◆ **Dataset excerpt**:
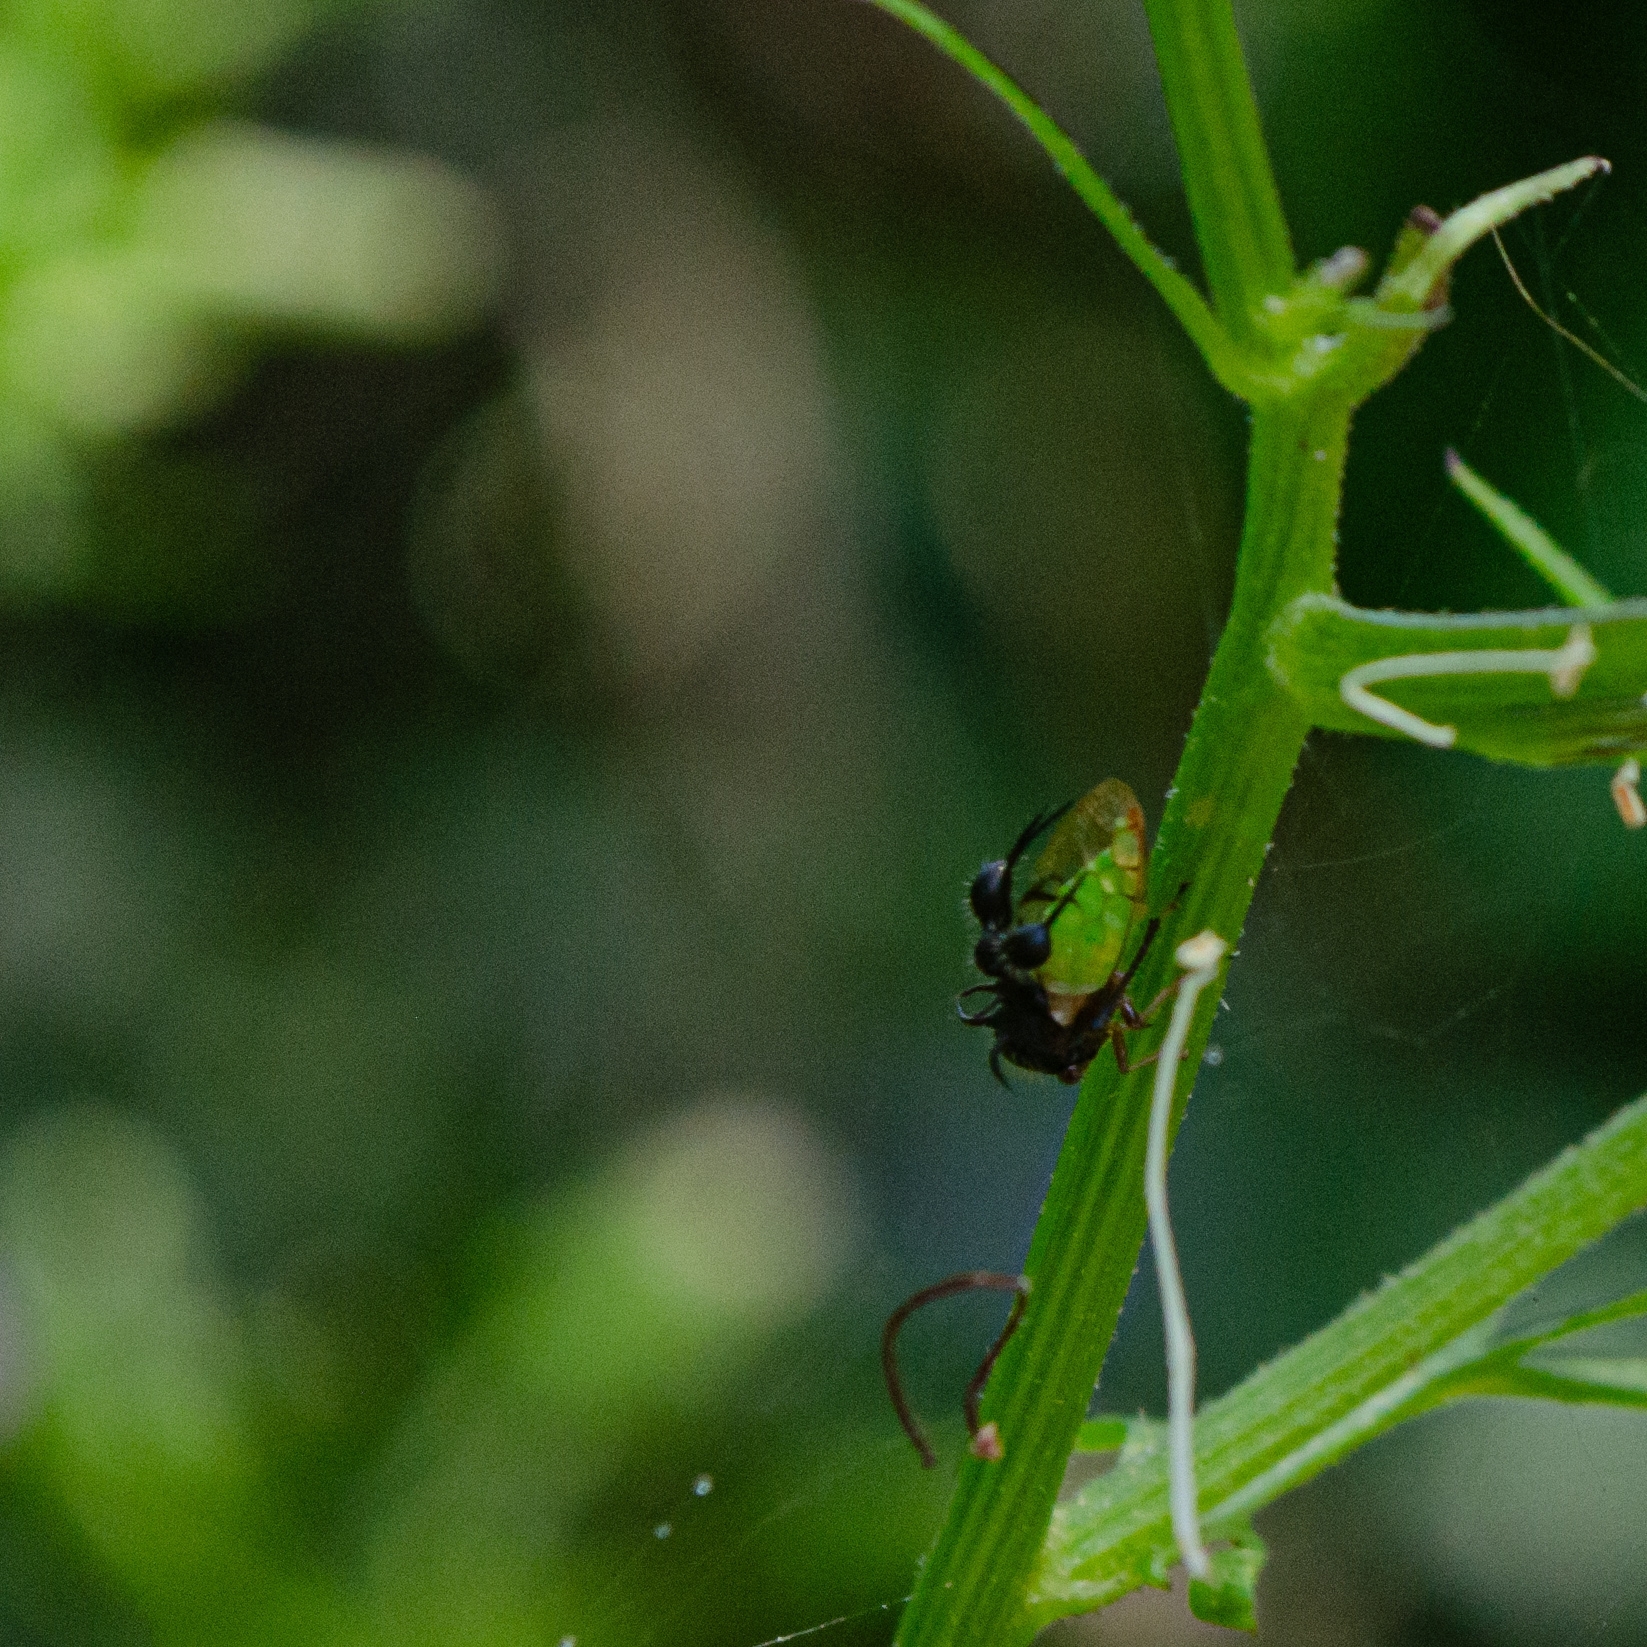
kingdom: Animalia
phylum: Arthropoda
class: Insecta
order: Hemiptera
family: Membracidae
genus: Cyphonia
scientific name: Cyphonia clavata
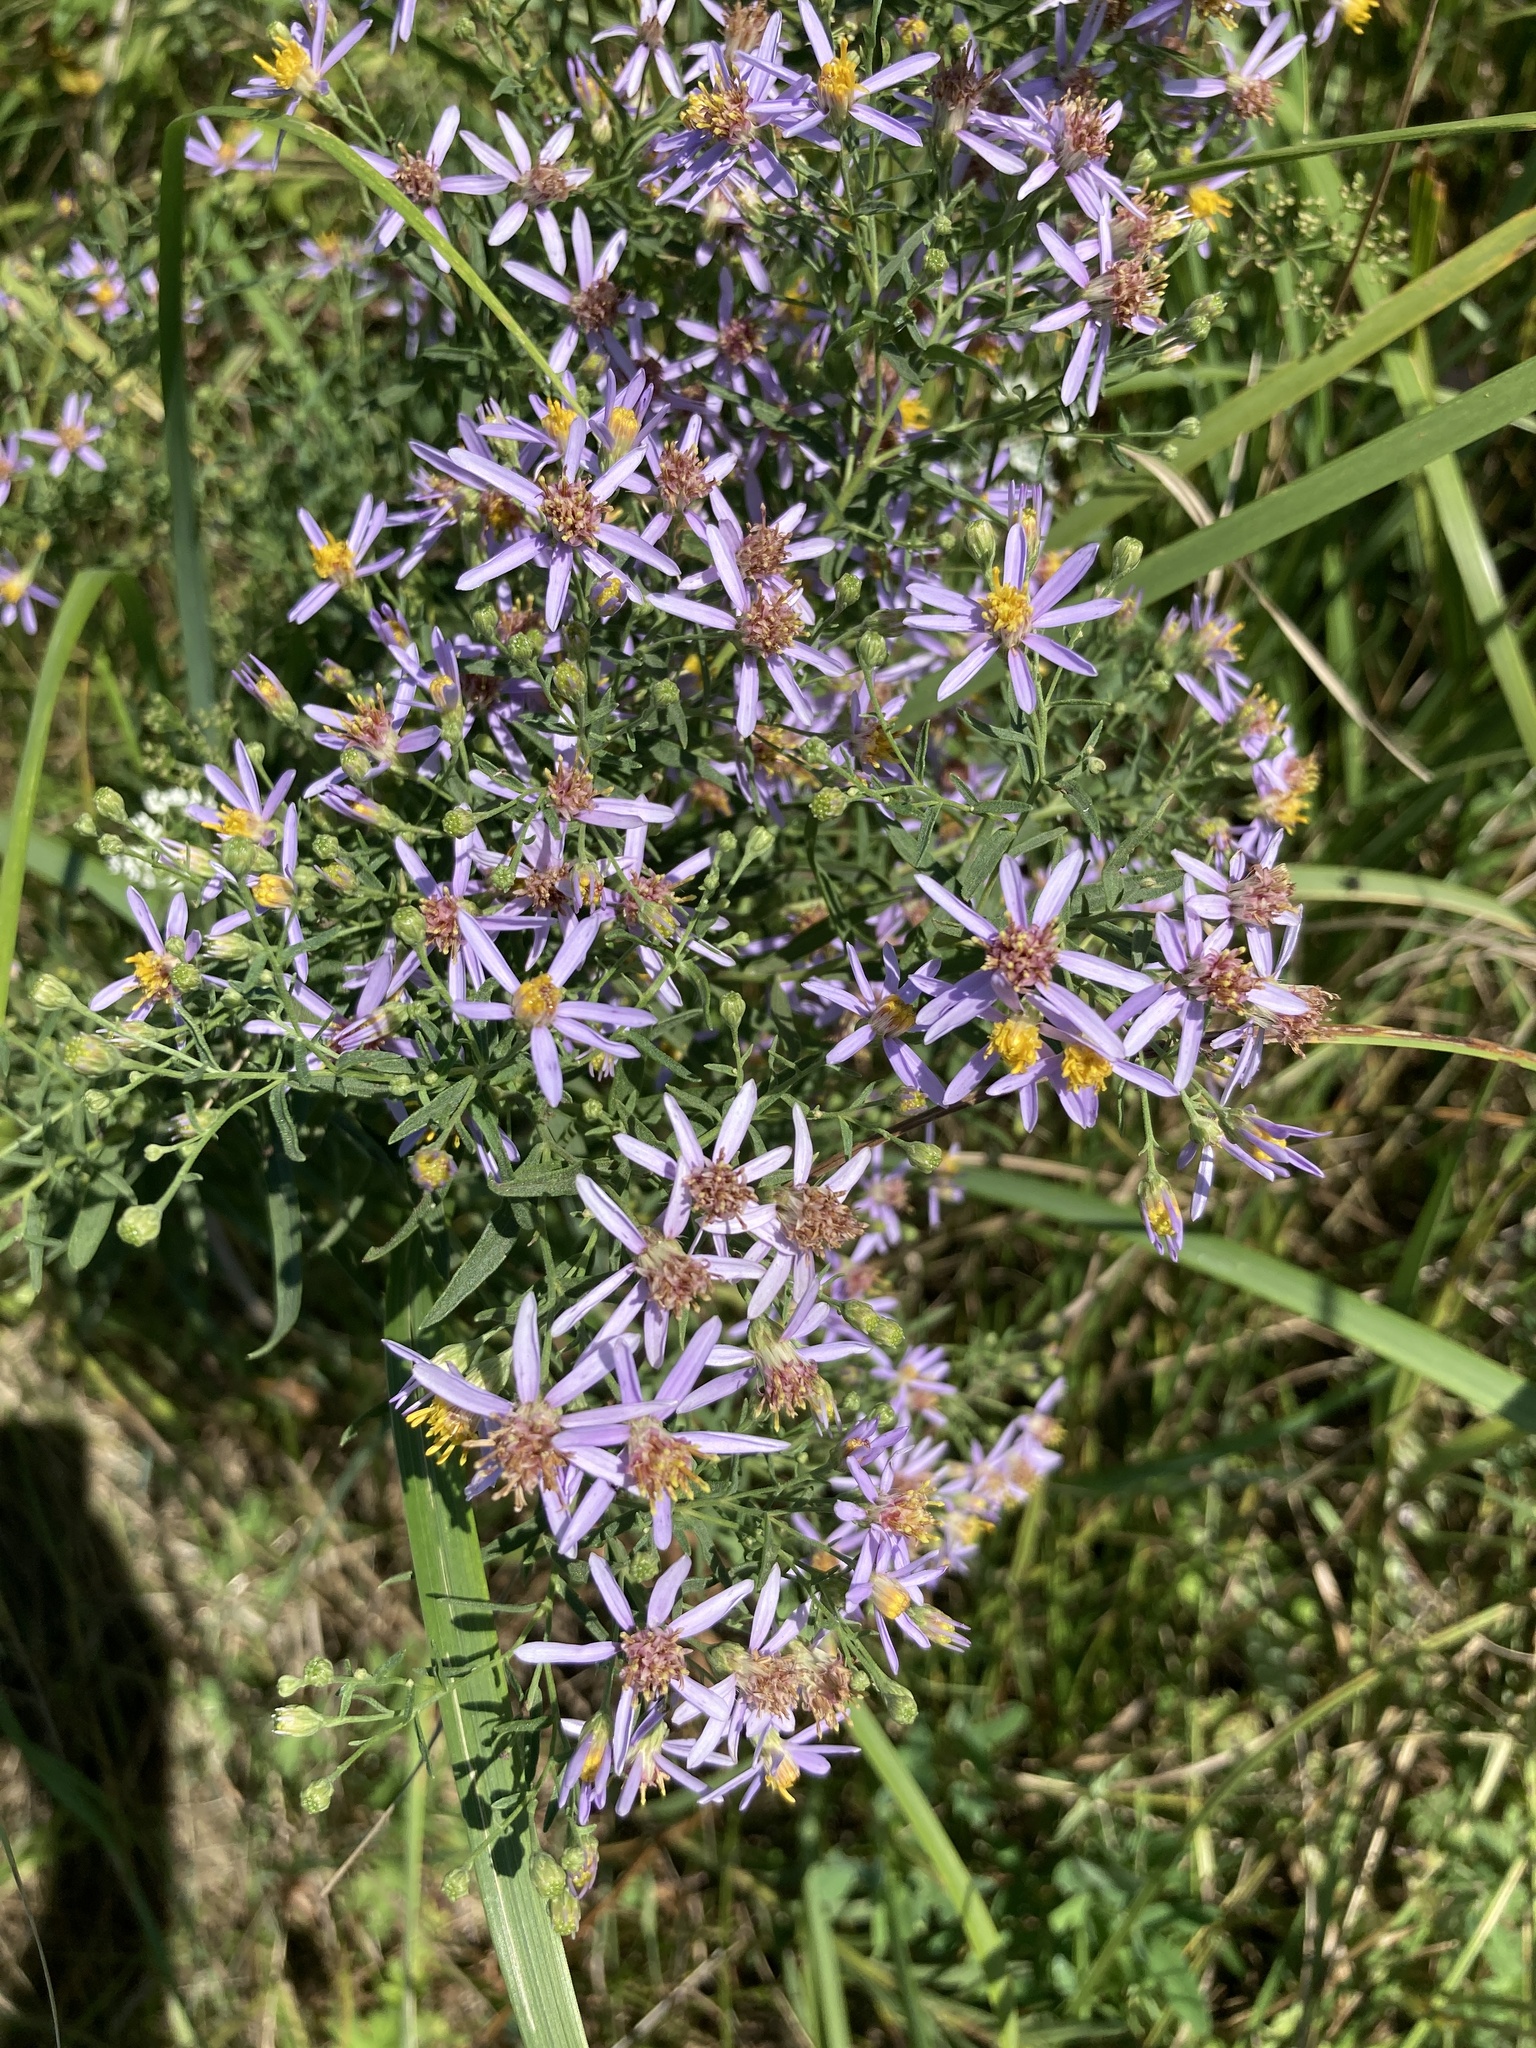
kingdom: Plantae
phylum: Tracheophyta
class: Magnoliopsida
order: Asterales
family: Asteraceae
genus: Galatella
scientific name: Galatella sedifolia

◆ **WHAT IS BEING ASKED**: Reproduce the data from the line containing "kingdom: Plantae" through the end, including both that line and the last one.

◆ **SOLUTION FOR THIS TASK**:
kingdom: Plantae
phylum: Tracheophyta
class: Magnoliopsida
order: Asterales
family: Asteraceae
genus: Galatella
scientific name: Galatella sedifolia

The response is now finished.